Closer views revealed a short bill and yellow legs, confirming the bird as an Upland Sandpiper (David Cooper).

A dash back along the road, another fence-line to cross, a sprint across another field, purposefully into another burn this time creeping along it for the cover that it provided … much closer now, short bill and yellow legs seen, record shots obtained, job done, the heavy thump of adrenaline, the pumping heart, the shakes – there's nothing quite like a rarity find!

I now dared to take my eyes off it for a second, turned around, and was pleased to see that Brenda was watching it too. Thumbs-up were exchanged, and we simply enjoyed watching it some more before a redshank spooked it and it conveniently flew towards me before banking up and away before dropping into the field north-west of the Heritage Centre.


In fliight,the bird's striking profile was apparent, along with the barred underwing and (not visible here) a dark rump (David Cooper).

I don't have a phone signal at Haroldswick, so we quickly returned home, I put the news out, and my old mobile went into meltdown – not for the first time this autumn – and it was fitting that my parents were the first to congratulate us on our find.

Fellow Unst resident birder Robbie Brookes was just sitting down to his wife's birthday lunch that he quickly abandoned. We returned to Haroldswick to join him, Adrian Kettle who had quickly arrived from neighbouring Yell and a visiting couple who had been boiling a kettle in their campervan parked as close as the Viking ship in Haroldswick when the mega-alert had sounded!

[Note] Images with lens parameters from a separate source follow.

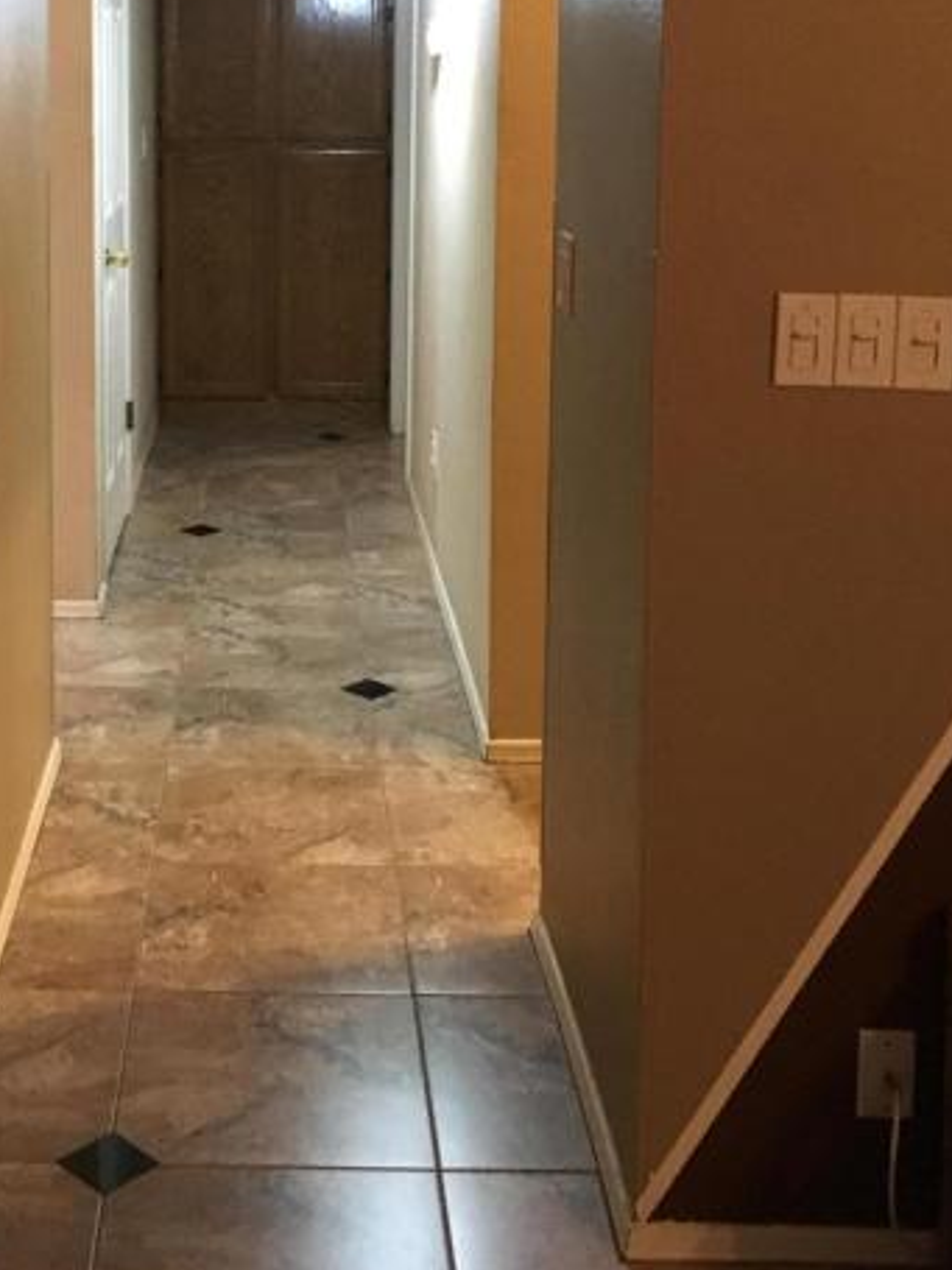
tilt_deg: -4.0
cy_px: 223
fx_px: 1798
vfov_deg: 37.3
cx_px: 207
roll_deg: -1.1
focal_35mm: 49
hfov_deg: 29.1
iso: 250
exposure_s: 1/15
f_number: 2.2
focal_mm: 4.15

Several Shetland birders managed to twitch the Upland Sandpiper before darkness fell, but there was no sign of it the following morning (Robbie Brookes).

Fortunately, the Upland Sandpiper was still in the same and now performing to all comers. Another eight Shetland resident birders arrived before dusk, and while the sandpiper had become more mobile touring the grass fields that surround Haroldswick, all were successful in seeing it. They included Phil Harris for whom it was the 254th species he'd seen in Shetland this year, equalling the record year list held by Paul Harvey since 2013. At that time, little did we know that I'd be causing Phil to return the next morning for a Pallas's Warbler to break the record! But sadly, despite much searching, the sandpiper hasn't been seen again.